» Work task
Go through the data and copy every line in which "size" appears.

» Data records
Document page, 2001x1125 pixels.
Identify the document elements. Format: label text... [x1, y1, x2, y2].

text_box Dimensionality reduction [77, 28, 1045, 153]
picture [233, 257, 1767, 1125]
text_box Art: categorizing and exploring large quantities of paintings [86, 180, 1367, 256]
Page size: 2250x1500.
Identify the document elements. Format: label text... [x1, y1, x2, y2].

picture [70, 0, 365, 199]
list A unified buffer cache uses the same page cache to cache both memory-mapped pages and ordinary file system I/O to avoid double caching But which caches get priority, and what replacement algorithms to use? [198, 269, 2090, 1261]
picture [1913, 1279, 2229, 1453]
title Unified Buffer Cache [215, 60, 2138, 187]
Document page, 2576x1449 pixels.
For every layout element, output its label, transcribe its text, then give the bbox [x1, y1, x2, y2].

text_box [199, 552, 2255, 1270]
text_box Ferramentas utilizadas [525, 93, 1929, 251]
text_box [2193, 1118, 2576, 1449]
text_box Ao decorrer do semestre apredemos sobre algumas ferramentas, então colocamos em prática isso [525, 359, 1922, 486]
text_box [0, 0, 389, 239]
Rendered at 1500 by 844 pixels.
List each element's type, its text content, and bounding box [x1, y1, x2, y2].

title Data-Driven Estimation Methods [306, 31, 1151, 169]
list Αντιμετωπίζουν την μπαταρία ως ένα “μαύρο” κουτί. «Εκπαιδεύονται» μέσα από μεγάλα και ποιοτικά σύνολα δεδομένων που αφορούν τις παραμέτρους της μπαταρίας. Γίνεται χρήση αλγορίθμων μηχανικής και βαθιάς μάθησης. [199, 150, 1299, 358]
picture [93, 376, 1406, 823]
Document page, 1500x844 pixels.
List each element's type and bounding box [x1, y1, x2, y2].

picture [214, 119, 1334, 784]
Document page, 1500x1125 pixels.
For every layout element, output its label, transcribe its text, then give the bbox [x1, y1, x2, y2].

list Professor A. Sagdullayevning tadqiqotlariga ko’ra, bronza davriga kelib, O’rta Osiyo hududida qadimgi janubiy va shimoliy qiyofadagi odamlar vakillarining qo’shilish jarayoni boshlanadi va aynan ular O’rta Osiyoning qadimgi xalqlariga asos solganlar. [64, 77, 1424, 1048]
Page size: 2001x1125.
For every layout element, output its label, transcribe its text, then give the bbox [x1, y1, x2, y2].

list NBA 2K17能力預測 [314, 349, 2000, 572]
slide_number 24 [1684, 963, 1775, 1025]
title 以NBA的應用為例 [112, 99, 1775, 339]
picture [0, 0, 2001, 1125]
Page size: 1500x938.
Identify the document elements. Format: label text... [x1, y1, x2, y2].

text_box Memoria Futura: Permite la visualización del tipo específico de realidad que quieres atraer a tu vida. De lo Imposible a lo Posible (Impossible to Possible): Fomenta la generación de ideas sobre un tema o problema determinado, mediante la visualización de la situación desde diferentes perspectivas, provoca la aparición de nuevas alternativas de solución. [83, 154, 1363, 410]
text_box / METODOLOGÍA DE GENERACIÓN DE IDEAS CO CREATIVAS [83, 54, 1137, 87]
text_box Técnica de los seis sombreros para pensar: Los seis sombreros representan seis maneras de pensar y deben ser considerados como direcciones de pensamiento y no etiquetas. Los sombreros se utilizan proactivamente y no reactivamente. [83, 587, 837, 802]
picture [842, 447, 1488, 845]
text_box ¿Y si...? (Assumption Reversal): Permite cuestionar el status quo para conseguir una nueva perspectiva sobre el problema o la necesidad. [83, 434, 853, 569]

» Solution to this task
Page size: 2250x1500.
Page size: 2001x1125.
Page size: 1500x938.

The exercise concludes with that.